Frequento il Suq festival di Genova da un po’ di anni e mi colpisce sempre come ogni anno la sua offerta riesca ad affrontare in maniera composita temi urgenti e contemporanei. Sabato alla Chiesa dei Banchi ho assistito a una nuova tappa della Compagnia del Suq sul tema della maternità, dopo Madri clandestine e Da madre a madre: con Nel nome una storia. Di adozioni felici, segreti, speranze, ispirato al libro “Ti racconto com’ero” di Emilia Marasco, prosegue l’indagine tra autobiografia, impegno civile e memoria collettiva. Irene Lamponi, che cura la drammaturgia, e Carla Peirolero, grazie alla quale è nato lo spettacolo, mettono in scena due vicende vere, intense, capaci di attraversare il tempo e arrivare fino a noi.
La regia di Marcela Serli dona ritmo, accentua i drammi senza appesantire, costruisce un percorso evocativo in relazione con la Chiesa di San Pietro in Banchi valorizzandone l’aura di sacralità. Il risultato è un’esperienza emozionate, un reportage poetico. Un altare laico su cui vengono deposti il dolore e l’amore di due percorsi di adozione.
Da una parte c’è la storia della mamma di Carla, Maria, abbandonata nel 1925 in un brefotrofio di Savona e cresciuta da una famiglia adottiva anche se a scuola sarà sempre figlia di N.N. perché la legge non prevede assuma il cognome di chi l’ha cresciuta. Dall’altra, Saba, figlia adottiva di Emilia Marasco: arrivata dall’Etiopia in Italia negli anni Novanta, diventa parte di una famiglia aperta e accogliente, ma non per questo immune da domande, dubbi, ferite. A interpretarle, rispettivamente, Carla Peirolero e Irene Lamponi, entrambe misurate, credibili, profondamente in ascolto. Due presenze sceniche che si sostengono e si specchiano, dando vita a un dialogo tra generazioni e culture, tra chi ha dato e chi ha ricevuto una nuova possibilità.
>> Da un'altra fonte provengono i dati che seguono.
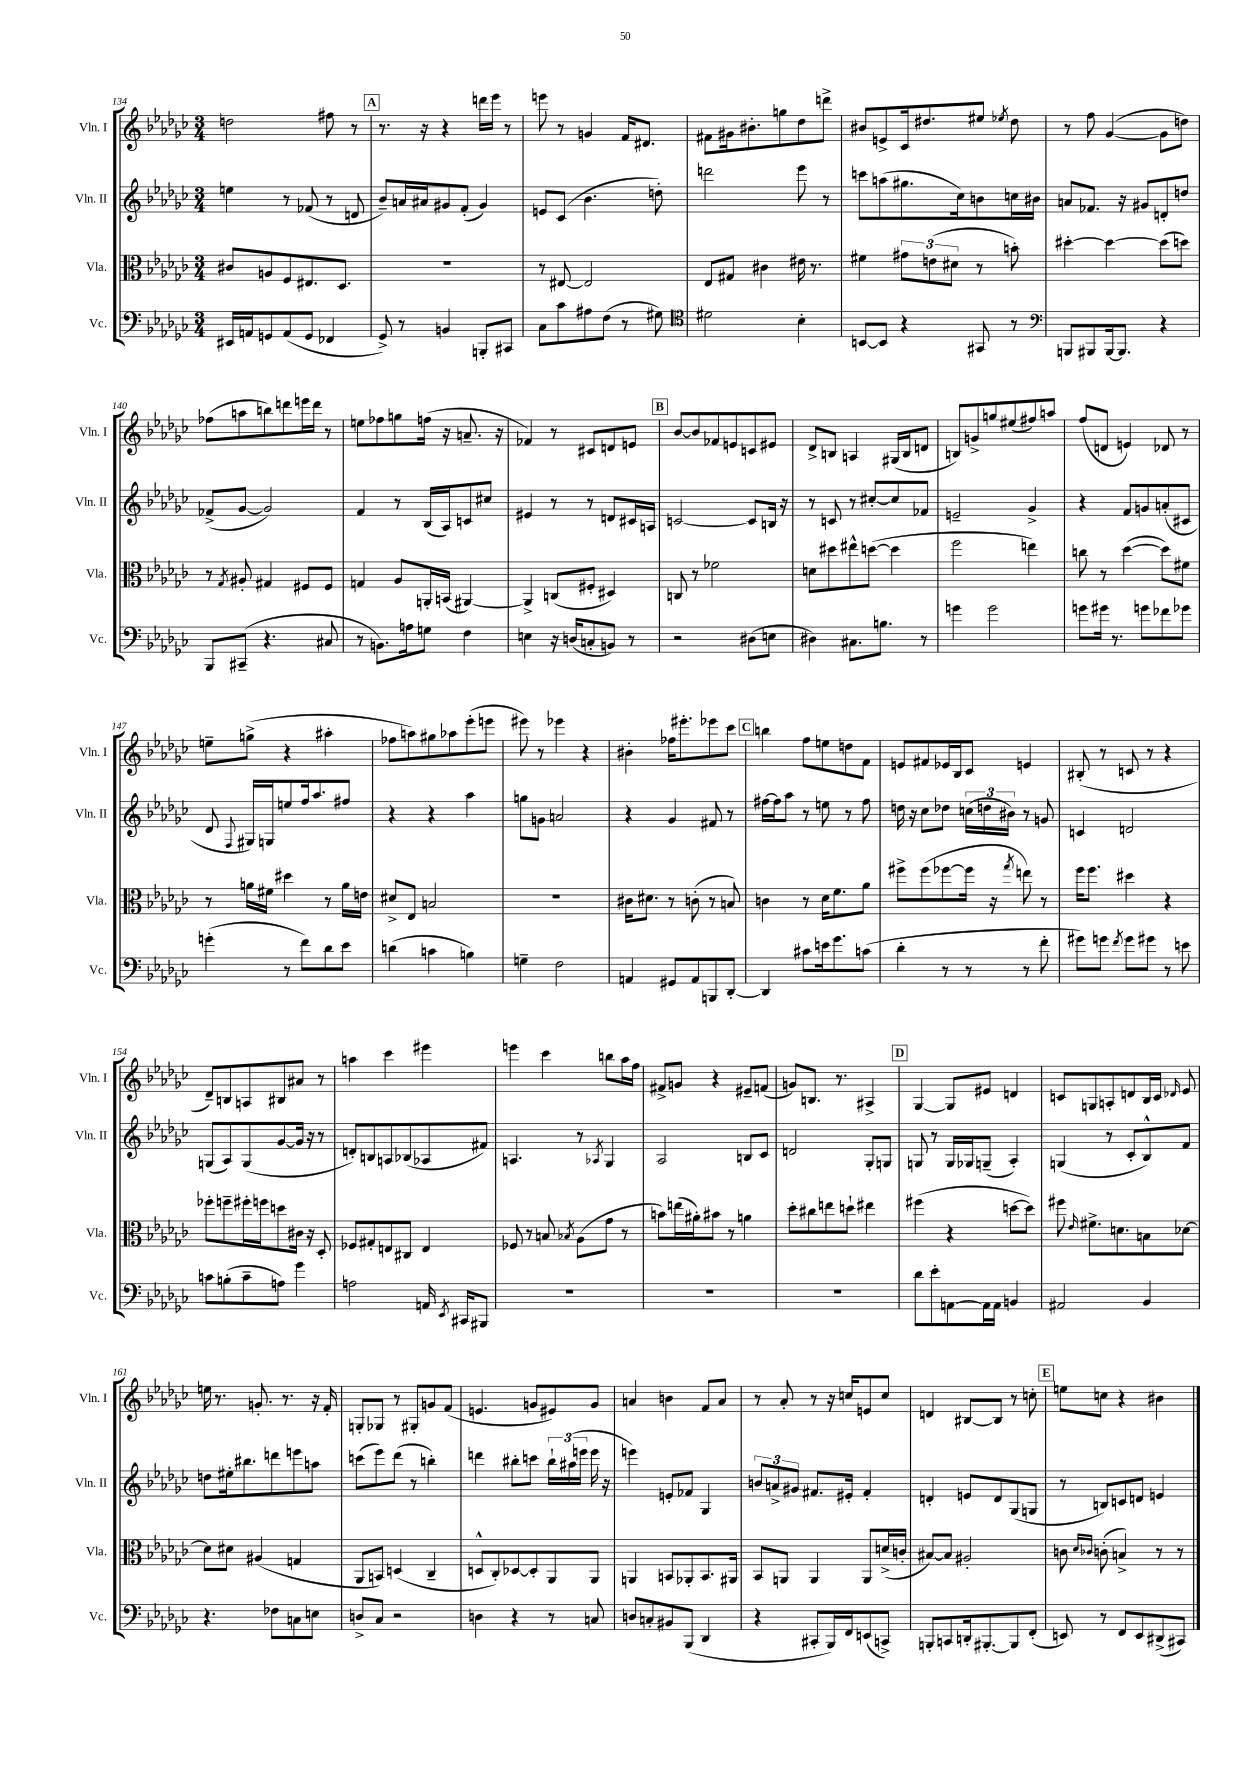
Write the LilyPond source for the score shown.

<<
\new StaffGroup <<
\new Staff = "s0" \with { instrumentName = "Vln. I" shortInstrumentName = "Vln. I" } {
    \clef treble \key ges \major \numericTimeSignature \time 3/4
    \autoBeamOff d''2 fis''8 r8 |
    \mark \markup { \box "A" } r8. r16 r4 d'''16[ ees'''16] r8 |
    e'''8 r8 g'4 f'16[ dis'8.] |
    fis'8[ gis'16 bis'8.-. g''8 des''8 d'''8]-> |
    bis'8[ e'8-> ces'16 dis''8. eis''8] \acciaccatura { ees''8 } dis''8 |
    r8 f''8 ges'4~( ges'8[ d''8]) |
    fes''8[( a''8 b''8) d'''8 e'''16 d'''16] r8 |
    e''8[ fes''8 g''8 f''16]( r16 a'8.-- r16 |
    fes'4) r8 cis'8[ d'8 e'8] |
    \mark \markup { \box "B" } bes'8[~ bes'8 fes'8 e'8 c'8 eis'8] |
    des'8[-> b8] a4 gis16[( b16 d'8] |
    b8[) g'8-> g''8 eis''8( fis''8) a''8] |
    f''8[( d'8] e'4) des'8 r8 |
    e''8[-- g''8]->( r4 ais''4-. |
    fes''8[ a''8) gis''8 aes''8 ees'''8-.( e'''8] |
    eis'''8) r8 ees'''4 r4 |
    bis'4-. fes''16[ eis'''8.-. ees'''8 ces'''8] |
    \mark \markup { \box "C" } b''4 f''8[ e''8 d''8 f'8] |
    e'8[ fis'8 ees'16 bes16 ces'8] e'4 |
    bis8-.( r8 c'8 r8 r4 |
    des'8[--) b8 a8 bis8 ais'8] r8 |
    a''4 ces'''4 eis'''4 |
    e'''4 ces'''4 b''8[ aes''16 f''16] |
    fis'8[-> g'8] r4 eis'8[-- f'8]( |
    g'8[) b8.] r8. ais4-> |
    \mark \markup { \box "D" } ges4~ ges8[ eis'8] d'4 |
    c'8[ g8 a8-. d'8 bes16 c'16] \grace { des'16 } ees'8 |
    e''16 r8. g'8.-. r8. r16 f'16-. |
    g8[-. ges8] r8 gis8[-. g'8 f'8]( |
    e'4. g'8[ eis'8) g'8] |
    a'4 b'4 f'8[ a'8] |
    r8 aes'8-. r8 r16 c''16[ e'8 c''8] |
    d'4 bis8[~ bis8] r8 c''8-. |
    \mark \markup { \box "E" } e''8[ c''8] r4 bis'4 \bar "|." |
}
\new Staff = "s1" \with { instrumentName = "Vln. II" shortInstrumentName = "Vln. II" } {
    \clef treble \key ges \major \numericTimeSignature \time 3/4
    \autoBeamOff e''4 r8 fes'8( r8 d'8 |
    \mark \markup { \box "A" } bes'8[--) a'16 ais'16 gis'8 f'8]-.( gis'4) |
    e'8[ ces'8]( bes'4. d''8-.) |
    d'''2 ees'''8 r8 |
    c'''8[ a''8( gis''8. ces''16) b'8 c''16 bis'16] |
    a'8[ fes'8.] r16 gis'8[ d'8-. d''8] |
    fes'8[->( ges'8]~ ges'2) |
    f'4 r8 bes16[( aes16) c'8 cis''8] |
    eis'4 r8 r8 d'8[ cis'16 a16] |
    \mark \markup { \box "B" } c'2~ c'8[ b16] r16 |
    r8 c'8 r8 cis''8[~-. cis''8 fes'8] |
    e'2-- ges'4-> |
    r4 f'8[ g'8 a'8-.( cis'8] |
    des'8 \appoggiatura { f8 } gis16[) g16 e''8 f''16 aes''8. fis''8] |
    r4 r4 aes''4 |
    g''8[ g'8] a'2 |
    r4 ges'4 fis'8 r8 |
    \mark \markup { \box "C" } fis''16[~ fis''16 aes''8] r8 e''8 r8 fis''8 |
    d''16 r16 ces''8[ des''8] \tuplet 3/2 { c''16[( d''16 bis'16]) } r8 g'8 |
    c'4 d'2 |
    g8[( aes8) g8( ges'8~ ges'16] r16 r8 |
    d'8[-.) b8 a8 bes8( aes8 fis'8]) |
    a4. r8 \acciaccatura { aes8 } ges4 |
    aes2 b8[ ces'8] |
    d'2 ges8[-. g8] |
    \mark \markup { \box "D" } g8 r8 g16[ ges16 g8]--( aes4-.) |
    g4( r8 ces'8[-. bes8-^) f'8] |
    d''8[ eis''16-. bis''8. d'''8 e'''8 a''8] |
    c'''8[( ees'''8) des'''8]( r8 b''4-.) |
    d'''4 bis''8[-. c'''8] \tuplet 3/2 { bis''16[-! ais''16( e'''16] } e'''16 r16 |
    e'''4) e'8[-. fes'8] ges4 |
    \tuplet 3/2 { b'8[ a'8-> gis'8] } fis'8.[ eis'16]-. fis'4-. |
    d'4-. e'8[ d'8 ges8( g8] |
    \mark \markup { \box "E" } r8 b8[) c'8 d'8] e'4 \bar "|." |
}
\new Staff = "s2" \with { instrumentName = "Vla." shortInstrumentName = "Vla." } {
    \clef alto \key ges \major \numericTimeSignature \time 3/4
    \autoBeamOff cis'8[ a8 f8 eis8. des8.] |
    \mark \markup { \box "A" } R2. |
    r8 eis8~ eis2 |
    ees8[ gis8] cis'4 eis'16 r8. |
    fis'4 \tuplet 3/2 { gis'8[ e'8( dis'8] } r8 b'8-.) |
    dis''4~-. dis''4~ dis''8[( d''8]) |
    r8 \acciaccatura { ges8 } ais8-. gis4 fis8[ fis8] |
    g4 aes8[ a,16-. b,16]( ais,4~) |
    ais,4-> c8[( fis8]-. dis4) |
    \mark \markup { \box "B" } c8 r8 fes'2 |
    d'8[ dis''8 eis''8-^ d''8]~( d''4 |
    f''2 e''4) |
    c''8 r8 des''4~( des''8[) fis'8] |
    r8 a'16[ fis'16] dis''4 r8 a'16[ e'16] |
    dis'8[-> ees8] b2 |
    R2. |
    cis'16[ dis'8.] r8 c'8-.( r8 b8) |
    \mark \markup { \box "C" } c'4 r8 des'16[ f'8. aes'8] |
    fis''8[-> fis''8( fes''8~ fes''16] r16 \acciaccatura { ges''8 } e''8) r8 |
    f''16[ f''8.] dis''4 r4 |
    fes''8[-. f''8-- fis''16-. f''16 d''8 cis'16] r16 des8-. |
    fes8[ gis8-. e8 cis8] e4 |
    fes8 r8 b8 \acciaccatura { bes8 } aes8[( ges'8] r8 |
    b'8[) e''16( ais'16-.) bis'8] r8 a'4 |
    des''8[-. cis''8 e''8 d''8]-! eis''4 |
    \mark \markup { \box "D" } fis''4( r4 d''8[~ d''8]) |
    fis''8 \grace { ees'16 } fis'8.[-> d'8. b8 des'8]~ |
    des'8[ dis'8] ais4( g4 |
    aes,8[ b,8]) d4( ces4-- |
    d8[-^ ces8-.) des8~ des8-. aes,8 aes,8] |
    a,4 b,8[ aes,8-. b,8. ais,16] |
    bes,8[ a,8] a,4 a,8[ d'16->( c'16]-. |
    bis8[~) bis8] ais2-. |
    \mark \markup { \box "E" } c'8 \grace { des'16[ ces'16] } c'8-.( b4->) r8 r8 \bar "|." |
}
\new Staff = "s3" \with { instrumentName = "Vc." shortInstrumentName = "Vc." } {
    \clef bass \key ges \major \numericTimeSignature \time 3/4
    \autoBeamOff eis,16[ a,16 g,8 a,8( g,8] fes,4 |
    \mark \markup { \box "A" } ges,8->) r8 b,4 b,,8[-. cis,8] |
    ces8[ ces'8 ais8 f8]( r8 gis8) |
    \clef tenor dis'2 bes4-. |
    b,8[~ b,8] r4 gis,8 r8 |
    \clef bass b,,8[ bis,,8 bis,,16~ bis,,8.] r4 |
    bes,,8[ cis,8]--( r4. cis8 |
    r8 b,8.[) a16 g8] f4 |
    e4 r16 d16[( c8-. b,8]) r8 |
    \mark \markup { \box "B" } r2 dis8[( e8] |
    dis4) cis8.[ b8.] r8 |
    g'4 g'2 |
    g'8[ gis'16] r8. g'8[ fes'8 ges'8] |
    g'4-.( r8 f'8[) des'8 ees'8] |
    d'4( c'4 b4) |
    g4-- f2 |
    a,4 gis,8[ a,8 b,,8 des,8]~-. |
    \mark \markup { \box "C" } des,4 cis'8[ e'16 ges'8. c'8]( |
    des'4-. r8 r8 r8 f'8-. |
    gis'8[) g'8] \acciaccatura { f'8 } g'8[ gis'8] r8 e'8 |
    c'8[ b8-.( c'8-- a8]) ges'4 |
    a2 a,16 \acciaccatura { ees,8 } cis,16[ bis,,8] |
    R2. |
    R2. |
    R2. |
    \mark \markup { \box "D" } des'8[ ees'8-. a,8~ a,16 a,16] b,4 |
    ais,2 bes,4 |
    r4. fes8[ c8 e8] |
    d8[-> ces8] r2 |
    d4 r4 r8 c8 |
    d8[ c8-. bis,8 bes,,8]( des,4 |
    r4 cis,8[-. bes,,16) f,16 e,8( c,8]->) |
    b,,8[-. c,8 d,16-. bis,,8.~-. bis,,8 f,8]-.( |
    \mark \markup { \box "E" } e,8) r8 f,8[ e,8 dis,8->( cis,8]) \bar "|." |
}
>>
>>
\layout { \context { \Score currentBarNumber = #134 } }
Nel nome una storia è uno spettacolo che con semplicità e rigore affronta temi complessi: la genitorialità non biologica, il riconoscimento sociale, la costruzione dell’identità, il diritto di appartenere. Il teatro diventa luogo di riflessione e testimonianza, una soglia da attraversare per riconsiderare i concetti di famiglia, radici, memoria. Spesso mi giro a vedere il pubblico, questa volta era particolarmente presente durante lo spettacolo ed emozionato agli applausi.
A completare il percorso che fa del Suq un prezioso momento di accrescimento e dibattito, nel pomeriggio al Salone delle Feste del Porto Antico di Genova, fra profumi di spezie e cibi esotici e colori sgargianti di stoffe e vestiti, c’era stato l’incontro pubblico Adozioni e affidi tra passato, presente e futuro, un momento corale di approfondimento e confronto con il pubblico e le associazioni del territorio. Hanno partecipato Francina Foresti dell’ANFAD – Associazione Nazionale Figli Adottati, Ilaria Gibelli, avvocata di Rete Lenford e attivista per i diritti LGBTQIA+, e il CIAI – Centro Italiano Aiuti all’Infanzia. A condurre l’incontro, la scrittrice e docente Emilia Marasco, autrice del libro che ha ispirato la drammaturgia dello spettacolo serlae
Insieme, scena e parola pubblica hanno offerto un’occasione preziosa per accendere luci su una realtà spesso taciuta o raccontata in modo parziale, portando al centro del Suq Festival uno sguardo sensibile, politico e umano. Un esempio concreto di come il teatro possa farsi ponte tra storie private e coscienza collettiva.